Existem três agências - o Instituto Nacional de Meteorologia, o Ministério da Agricultura e a Direcção Nacional de Gestão dos Recursos Hídricos - que se juntam para analisar dados de satélite, informação no terreno dos pluviómetros e as condições das culturas. Essas informações são combinadas e medidas em relação aos limites acordados para ver qual nível de assistência é necessário.
“O PMA tem um sistema de semáforos para alertas que determina que tipo de ações devem ocorrer; Isso pode incluir a instalação de sistemas de irrigação, reabilitação de sistemas de abastecimento de água ou distribuição de sementes tolerantes à seca. Alimentos ou vouchers também podem ser distribuídos se for necessário”.
A melhor maneira de fazer isso é por meio de sistemas já estabelecidos, como merenda escolar ou programas de proteção social.

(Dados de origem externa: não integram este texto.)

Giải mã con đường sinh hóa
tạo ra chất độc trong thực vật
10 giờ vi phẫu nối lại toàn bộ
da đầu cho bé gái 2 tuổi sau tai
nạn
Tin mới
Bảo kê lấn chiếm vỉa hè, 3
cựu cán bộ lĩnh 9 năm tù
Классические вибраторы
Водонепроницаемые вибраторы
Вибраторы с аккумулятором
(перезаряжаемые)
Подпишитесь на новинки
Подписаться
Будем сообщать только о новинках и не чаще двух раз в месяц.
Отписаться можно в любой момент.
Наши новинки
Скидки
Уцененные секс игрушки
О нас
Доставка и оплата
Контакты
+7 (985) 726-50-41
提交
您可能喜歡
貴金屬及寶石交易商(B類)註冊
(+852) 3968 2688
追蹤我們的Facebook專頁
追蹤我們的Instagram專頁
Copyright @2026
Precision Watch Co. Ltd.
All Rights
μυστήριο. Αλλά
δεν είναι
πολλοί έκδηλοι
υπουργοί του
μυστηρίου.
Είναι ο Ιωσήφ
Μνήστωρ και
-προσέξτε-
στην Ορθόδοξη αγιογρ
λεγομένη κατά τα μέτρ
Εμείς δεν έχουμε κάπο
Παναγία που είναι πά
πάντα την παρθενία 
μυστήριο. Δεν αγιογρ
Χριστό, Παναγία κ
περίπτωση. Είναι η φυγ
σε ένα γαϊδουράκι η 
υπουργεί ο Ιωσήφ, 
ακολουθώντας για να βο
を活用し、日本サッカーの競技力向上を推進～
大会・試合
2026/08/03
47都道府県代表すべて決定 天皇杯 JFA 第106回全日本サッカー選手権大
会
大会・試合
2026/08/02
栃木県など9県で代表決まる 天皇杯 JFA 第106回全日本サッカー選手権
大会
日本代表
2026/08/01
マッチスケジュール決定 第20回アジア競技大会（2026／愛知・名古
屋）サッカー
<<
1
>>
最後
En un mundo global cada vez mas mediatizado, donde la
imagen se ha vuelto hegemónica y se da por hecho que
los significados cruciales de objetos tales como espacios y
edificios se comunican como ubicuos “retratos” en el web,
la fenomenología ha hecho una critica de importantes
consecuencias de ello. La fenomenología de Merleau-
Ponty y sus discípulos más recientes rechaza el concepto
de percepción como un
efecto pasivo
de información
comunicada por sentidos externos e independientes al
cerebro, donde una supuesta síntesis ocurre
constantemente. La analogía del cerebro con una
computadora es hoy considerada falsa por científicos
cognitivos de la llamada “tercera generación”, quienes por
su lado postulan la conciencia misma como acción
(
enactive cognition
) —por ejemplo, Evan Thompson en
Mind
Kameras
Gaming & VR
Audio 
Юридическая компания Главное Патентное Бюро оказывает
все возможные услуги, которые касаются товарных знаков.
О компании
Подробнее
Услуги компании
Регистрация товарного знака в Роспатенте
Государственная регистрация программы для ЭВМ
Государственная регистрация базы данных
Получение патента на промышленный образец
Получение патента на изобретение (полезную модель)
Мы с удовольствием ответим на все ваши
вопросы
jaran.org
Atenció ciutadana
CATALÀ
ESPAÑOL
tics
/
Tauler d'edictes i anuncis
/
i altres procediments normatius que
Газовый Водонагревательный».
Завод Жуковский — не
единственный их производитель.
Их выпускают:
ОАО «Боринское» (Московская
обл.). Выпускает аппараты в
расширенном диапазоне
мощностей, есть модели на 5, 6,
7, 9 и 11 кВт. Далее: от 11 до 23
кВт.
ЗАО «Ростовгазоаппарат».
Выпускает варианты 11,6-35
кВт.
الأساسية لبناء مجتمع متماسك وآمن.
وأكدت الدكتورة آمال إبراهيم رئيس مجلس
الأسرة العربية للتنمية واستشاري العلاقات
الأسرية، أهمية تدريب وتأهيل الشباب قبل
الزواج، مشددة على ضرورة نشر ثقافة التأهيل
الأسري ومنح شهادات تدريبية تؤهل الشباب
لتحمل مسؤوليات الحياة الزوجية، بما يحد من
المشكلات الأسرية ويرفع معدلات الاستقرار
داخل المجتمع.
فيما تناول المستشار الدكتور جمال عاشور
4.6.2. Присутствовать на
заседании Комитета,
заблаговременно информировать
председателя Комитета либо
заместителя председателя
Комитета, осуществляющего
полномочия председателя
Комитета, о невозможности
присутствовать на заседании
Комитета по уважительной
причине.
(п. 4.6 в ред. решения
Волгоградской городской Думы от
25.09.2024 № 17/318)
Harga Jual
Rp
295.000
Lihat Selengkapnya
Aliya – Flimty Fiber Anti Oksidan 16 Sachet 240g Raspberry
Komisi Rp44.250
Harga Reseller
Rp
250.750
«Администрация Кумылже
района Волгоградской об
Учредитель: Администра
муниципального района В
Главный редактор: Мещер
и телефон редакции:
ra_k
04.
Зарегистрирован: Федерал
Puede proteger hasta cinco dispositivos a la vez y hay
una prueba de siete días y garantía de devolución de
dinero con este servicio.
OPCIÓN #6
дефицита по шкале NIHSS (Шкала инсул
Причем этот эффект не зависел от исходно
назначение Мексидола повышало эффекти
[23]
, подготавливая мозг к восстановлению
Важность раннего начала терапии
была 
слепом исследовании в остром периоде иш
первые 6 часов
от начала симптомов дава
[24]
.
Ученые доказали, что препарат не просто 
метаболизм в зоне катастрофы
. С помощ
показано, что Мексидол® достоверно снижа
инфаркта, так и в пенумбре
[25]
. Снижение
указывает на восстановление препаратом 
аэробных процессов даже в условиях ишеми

É crucial que todas as ações tomadas sejam combinadas com outras para maximizar a proteção que fornecem contra choques futuros.
Legenda: Distribuição emergencial de alimentos no distrito de Dondo após o ciclone Idai em 2020.
As mudanças climáticas estão tornando os eventos climáticos extremos mais frequentes e graves, mas o consenso é que a comunidade humanitária não pode se concentrar apenas na resposta a desastres. “Se esperarmos até depois de um choque, o impacto será maior, a necessidade de fundos será maior e as comunidades ficarão muito mais vulneráveis”, diz Nhanchua.
“Devemos construir a resiliência das pessoas, tentar reduzir o impacto e mudar o status quo das comunidades e do setor humanitário em geral”.
Nhanchua e sua equipe estão trabalhando para uma possível ativação de ações antecipatórias em junho durante a próxima estação chuvosa, pois as previsões iniciais sugerem que a seca é provável.
Isso significaria usar os dados de alerta antecipado para determinar a assistência necessária e fornecê-la às comunidades locais antes que os piores impactos da seca se concretizem. Nhanchua e sua equipe não perdem tempo: “Estamos prontos para agir”.